Excerpted text
--------------------------------------------------
[m-dev.] foldl2 and recursive_fold2 in dir.m have the wrong result type

Julien Fischer jfischer at opturion.com
Sat May 15 15:30:50 AEST 2021


Hi Zoltan,

On Fri, 14 May 2021, Zoltan Somogyi wrote:

> The attached diff makes module_cmds not abort if dir.m has an error on a file
> that is not relevant to the question module_cmds.m is trying to answer. I expected
> this to to reduce the number of test case failures in the java grade, but it does not do so.
> Based on a few spot checks, test cases that used to fail due to unrelated files
> not being found now fail due to the class loader not being able to find
> .class files that (to my naive mind) it *should* be able to find :-(

Hmmm, that's annoying.  I had a quick search about, but I think we will
have to dig into the class loader source code to see exactly what it's
doing.

> Despite that, this diff should be a useful step forward.

Agreed.

> For review by Julien.

> Look for only relevant .class files.

I suggest:

     Look for only relevant .class files when creating Java archives.
> 
> library/dir.m:
>     Add a new predicate general_foldl2. Unlike foldl2 and recursive_foldl2,
>     this predicate can be asked to continue going after finding errors,

Delete "going".

>     in which case it will return a structured description of those errors.
>
>     To make this possible, generalize the infrastructure shared by foldl2,
>     recursive_foldl2 and now general_foldl2.
> 
> NEWS:
>     Announce the new predicate.
> 
> compiler/module_cmds.m:
>     Use the new predicate instead of recursive_foldl2.

Append:

       when creating Java archives.
--------------------------------------------------
Given information
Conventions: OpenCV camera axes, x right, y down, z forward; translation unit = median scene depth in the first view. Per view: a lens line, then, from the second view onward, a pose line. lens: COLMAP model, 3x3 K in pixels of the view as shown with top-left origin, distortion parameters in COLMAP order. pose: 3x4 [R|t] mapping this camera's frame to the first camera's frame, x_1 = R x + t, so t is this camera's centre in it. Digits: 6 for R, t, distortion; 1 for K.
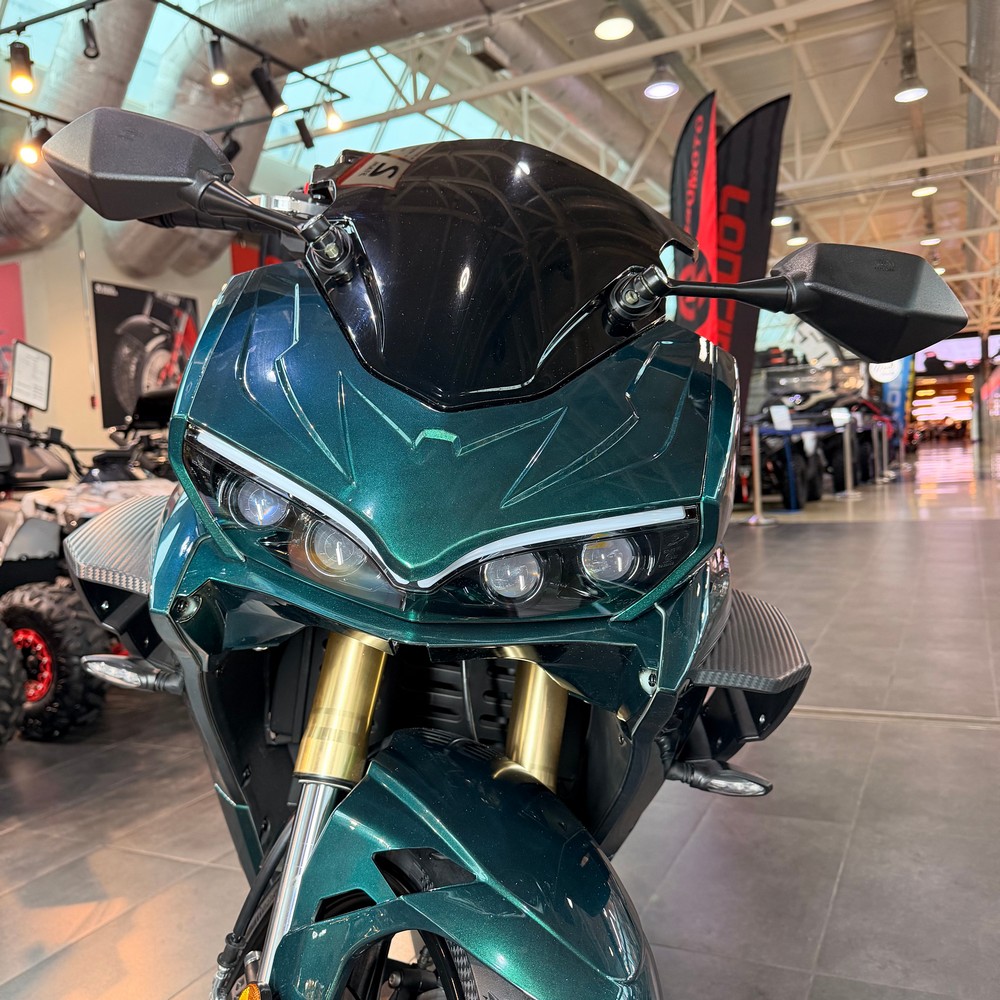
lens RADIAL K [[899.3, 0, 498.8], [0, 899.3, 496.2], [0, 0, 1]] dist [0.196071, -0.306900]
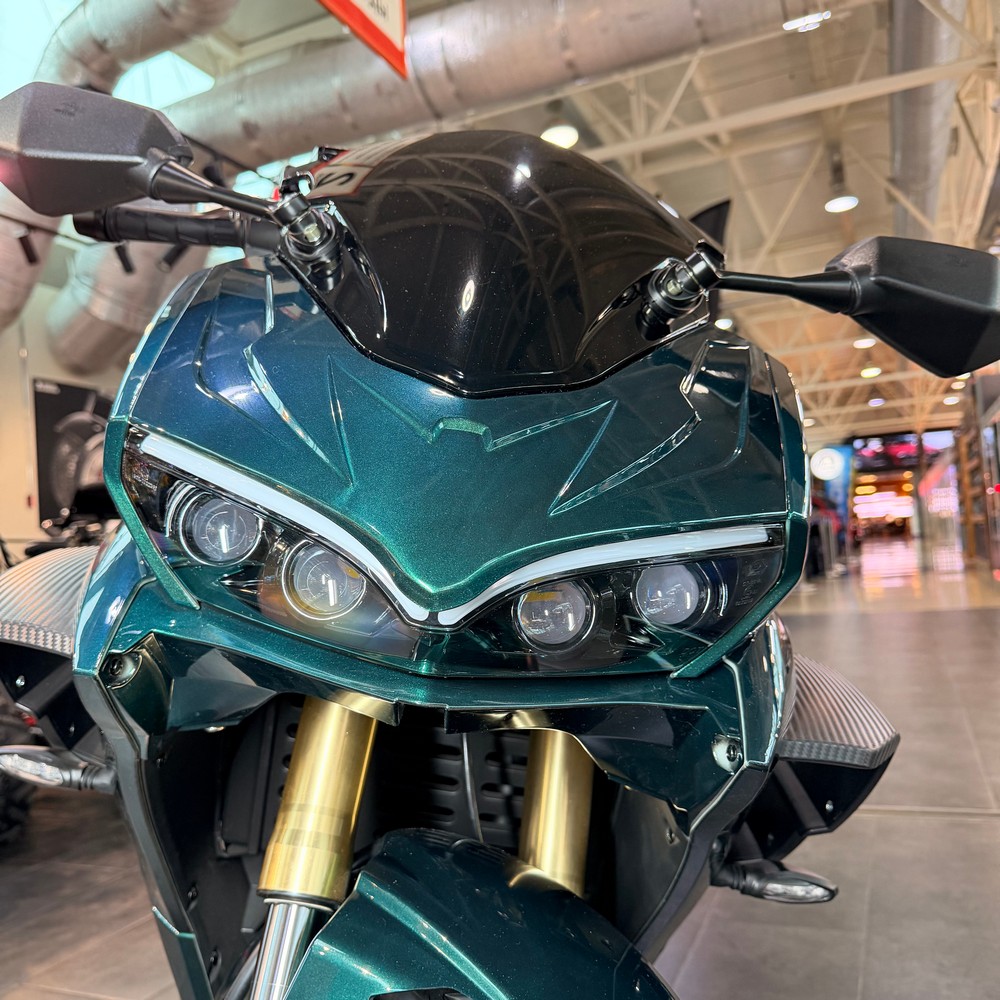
--------------------------------------------------
What you need to do
(a) In the review email, which word does the reviewer say to delete?
(b) Copy the review email from "Look for only relevant .class files when" to "of those errors.", word for word.
(c) Translate this sentence from the review email into Spanish: "Despite that, this diff should be a useful step forward."

Answers to this exercise
(a) "Going."

(b)
Look for only relevant .class files when creating Java archives.
> 
> library/dir.m:
>     Add a new predicate general_foldl2. Unlike foldl2 and recursive_foldl2,
>     this predicate can be asked to continue going after finding errors,

Delete "going".

>     in which case it will return a structured description of those errors.

(c) A pesar de eso, este diff debería ser un paso útil hacia adelante.